*** Source data Section Begins ***

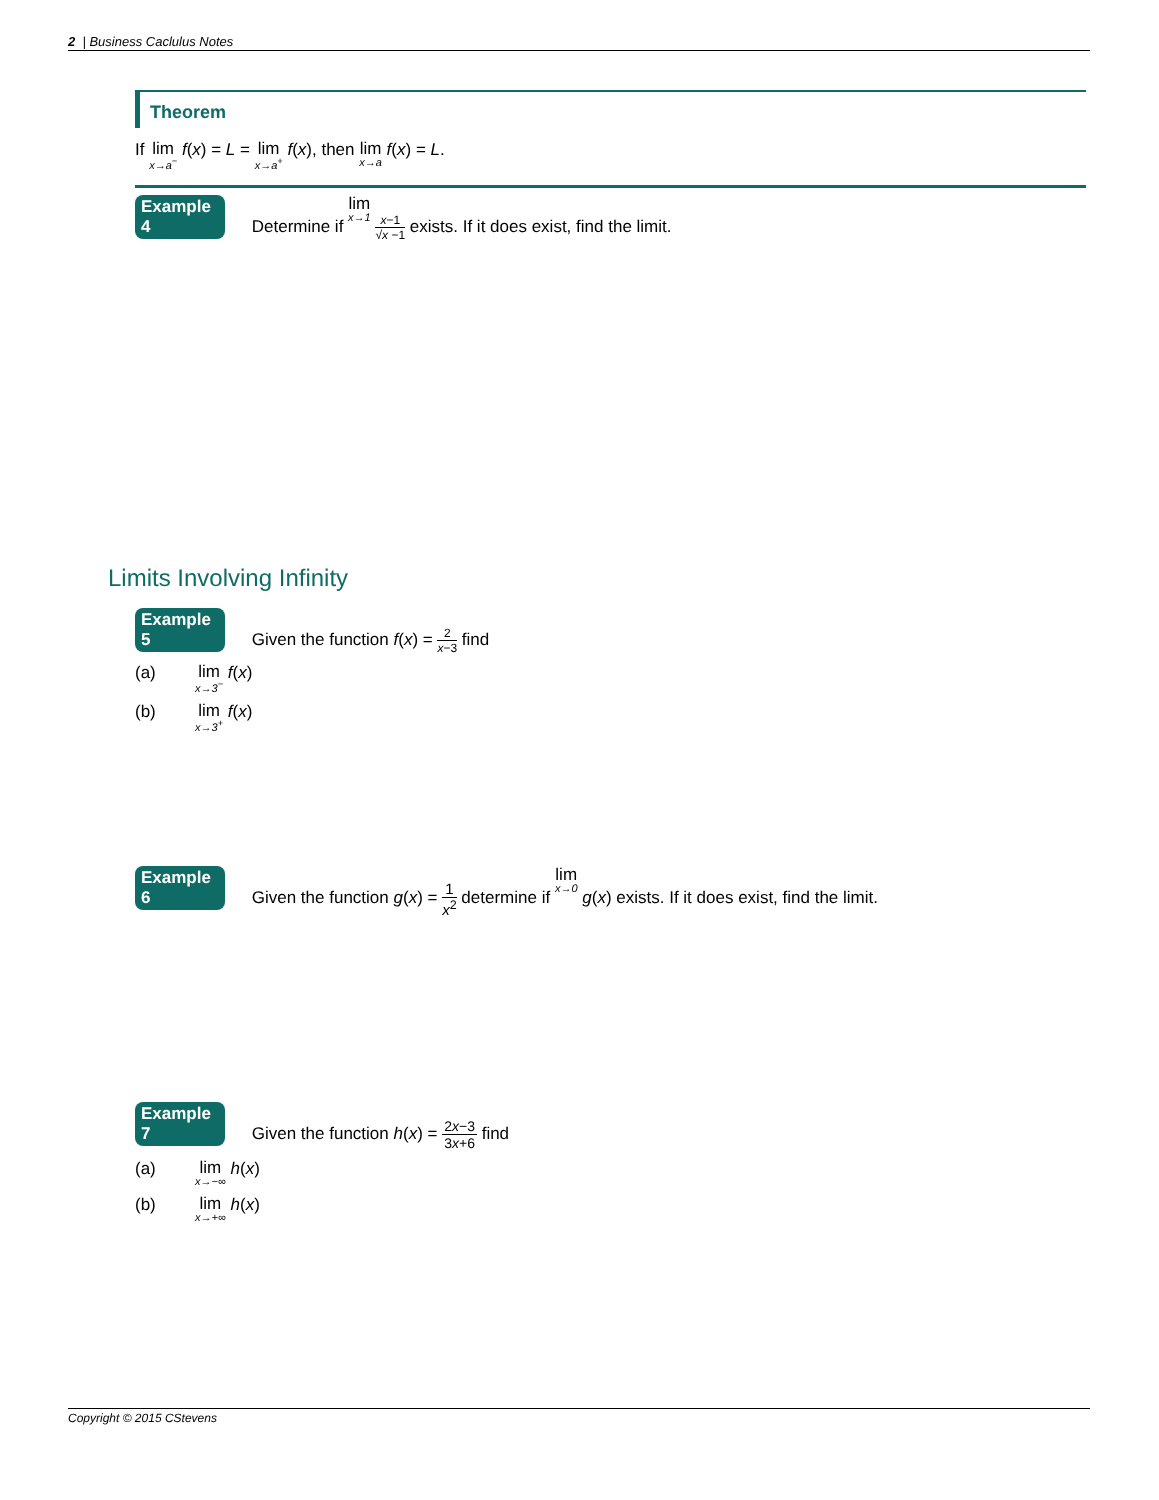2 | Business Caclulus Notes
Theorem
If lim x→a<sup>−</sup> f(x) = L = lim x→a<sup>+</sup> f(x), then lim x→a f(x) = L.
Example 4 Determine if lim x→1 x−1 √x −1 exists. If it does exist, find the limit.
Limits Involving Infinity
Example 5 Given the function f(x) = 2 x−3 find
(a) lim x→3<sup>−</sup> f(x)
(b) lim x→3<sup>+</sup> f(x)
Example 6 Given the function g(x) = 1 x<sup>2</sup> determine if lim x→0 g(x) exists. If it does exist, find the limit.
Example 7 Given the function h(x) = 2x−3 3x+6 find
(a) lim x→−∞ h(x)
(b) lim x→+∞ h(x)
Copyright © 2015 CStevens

*** Source data Section Ends ***

▶ _What is expected_
Copy each line above holding "exist".

▶ _Response_
Example 4 Determine if lim x→1 x−1 √x −1 exists. If it does exist, find the limit.
Example 6 Given the function g(x) = 1 x<sup>2</sup> determine if lim x→0 g(x) exists. If it does exist, find the limit.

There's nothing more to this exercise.